Now if we add to this 2 salient facts then the picture becomes volatile. All the studies I’ve read tend to recommend that one ought to:

1) Get enthusiastic involved

2) Get leaders involved – (stakeholder support)

But, and here’s the but, we know that getting execs involved is difficult. Dion again:

Despite even the earliest Enterprise 2.0 case studies confirming that social tool adoption is greatly improved by an organization’s top personnel leading by example, these are often the folks that have the least time to participate and little practical experience in doing so.
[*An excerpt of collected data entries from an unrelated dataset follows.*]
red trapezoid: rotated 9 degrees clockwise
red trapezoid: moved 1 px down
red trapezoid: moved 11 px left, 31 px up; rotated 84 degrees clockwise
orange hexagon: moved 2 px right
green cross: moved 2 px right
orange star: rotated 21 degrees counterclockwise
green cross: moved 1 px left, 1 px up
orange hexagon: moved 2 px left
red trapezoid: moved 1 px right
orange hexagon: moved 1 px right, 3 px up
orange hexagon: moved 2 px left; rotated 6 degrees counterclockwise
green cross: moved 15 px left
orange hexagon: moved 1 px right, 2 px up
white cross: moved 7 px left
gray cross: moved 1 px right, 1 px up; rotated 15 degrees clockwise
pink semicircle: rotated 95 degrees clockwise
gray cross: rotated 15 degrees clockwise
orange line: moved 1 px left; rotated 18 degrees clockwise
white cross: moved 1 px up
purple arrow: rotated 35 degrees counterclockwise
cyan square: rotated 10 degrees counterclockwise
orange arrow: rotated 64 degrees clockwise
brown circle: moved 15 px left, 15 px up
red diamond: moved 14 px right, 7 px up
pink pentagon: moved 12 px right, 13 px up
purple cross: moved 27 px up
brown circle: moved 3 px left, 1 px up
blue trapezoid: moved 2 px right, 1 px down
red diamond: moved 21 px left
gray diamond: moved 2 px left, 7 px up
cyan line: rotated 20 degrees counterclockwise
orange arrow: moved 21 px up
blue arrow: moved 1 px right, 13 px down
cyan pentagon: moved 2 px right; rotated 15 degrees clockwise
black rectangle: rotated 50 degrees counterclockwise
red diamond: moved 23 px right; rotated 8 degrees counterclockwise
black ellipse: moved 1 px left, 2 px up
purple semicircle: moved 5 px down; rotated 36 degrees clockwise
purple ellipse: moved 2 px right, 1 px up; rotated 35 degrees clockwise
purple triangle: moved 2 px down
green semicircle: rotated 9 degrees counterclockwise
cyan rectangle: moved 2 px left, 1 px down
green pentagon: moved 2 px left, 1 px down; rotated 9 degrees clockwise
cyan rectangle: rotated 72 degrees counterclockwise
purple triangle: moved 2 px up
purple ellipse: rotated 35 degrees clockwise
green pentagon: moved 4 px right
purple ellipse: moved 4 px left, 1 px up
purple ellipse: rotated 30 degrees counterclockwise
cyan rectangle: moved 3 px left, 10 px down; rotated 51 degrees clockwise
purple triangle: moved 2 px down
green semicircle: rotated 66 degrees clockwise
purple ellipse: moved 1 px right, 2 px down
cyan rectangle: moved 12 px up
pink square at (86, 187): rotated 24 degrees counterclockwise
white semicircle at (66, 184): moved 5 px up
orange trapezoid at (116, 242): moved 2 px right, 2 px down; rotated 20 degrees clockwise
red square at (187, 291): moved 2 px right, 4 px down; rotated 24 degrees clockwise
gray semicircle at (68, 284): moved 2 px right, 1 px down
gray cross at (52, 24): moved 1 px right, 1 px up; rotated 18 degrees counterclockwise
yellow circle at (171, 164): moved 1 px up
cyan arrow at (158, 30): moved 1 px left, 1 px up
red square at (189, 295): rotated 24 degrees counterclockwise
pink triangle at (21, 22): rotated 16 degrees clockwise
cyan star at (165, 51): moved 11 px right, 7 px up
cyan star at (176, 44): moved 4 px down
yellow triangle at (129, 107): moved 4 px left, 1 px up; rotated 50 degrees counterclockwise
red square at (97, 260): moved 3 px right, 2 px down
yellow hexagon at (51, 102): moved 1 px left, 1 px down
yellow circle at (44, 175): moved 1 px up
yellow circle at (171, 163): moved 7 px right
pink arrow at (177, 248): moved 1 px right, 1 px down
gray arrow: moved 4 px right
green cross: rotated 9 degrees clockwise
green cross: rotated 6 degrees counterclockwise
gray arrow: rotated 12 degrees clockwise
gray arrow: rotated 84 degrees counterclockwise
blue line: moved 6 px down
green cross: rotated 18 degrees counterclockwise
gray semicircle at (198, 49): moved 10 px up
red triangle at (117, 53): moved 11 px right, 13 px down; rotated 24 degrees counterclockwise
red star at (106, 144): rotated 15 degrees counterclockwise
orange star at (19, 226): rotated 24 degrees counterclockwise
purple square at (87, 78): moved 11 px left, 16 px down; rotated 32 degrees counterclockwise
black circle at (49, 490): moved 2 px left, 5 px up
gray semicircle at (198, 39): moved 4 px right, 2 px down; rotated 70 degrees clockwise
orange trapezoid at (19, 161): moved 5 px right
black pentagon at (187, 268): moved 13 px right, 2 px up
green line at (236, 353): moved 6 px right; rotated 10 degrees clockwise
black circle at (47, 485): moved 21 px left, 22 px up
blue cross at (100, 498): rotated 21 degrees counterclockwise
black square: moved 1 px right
Quite often in my experience there’s a willingness to engage with the technology, but I sense a distinct lack of comfort.  What I think is happening here is a fear of the new of feeling that they ‘ought’ to know this new fangled trendy 2.0 stuff but a nervous knowledge that they don’t. Add to this the presence of eager enthusiasts and the problem increases.

It’s essential for a successful Social Media Rollout I believe, to provide handy cheat-sheets, informal training and at times 1-1 sessions with key execs if you want to get them on board. The execs have potentially a great deal to offer in both their expertise and setting the lead, but may not come on board unless they feel comfortable. Even if it all looks easy to the digital native, it might not to someone who is unfamiliar with the online world.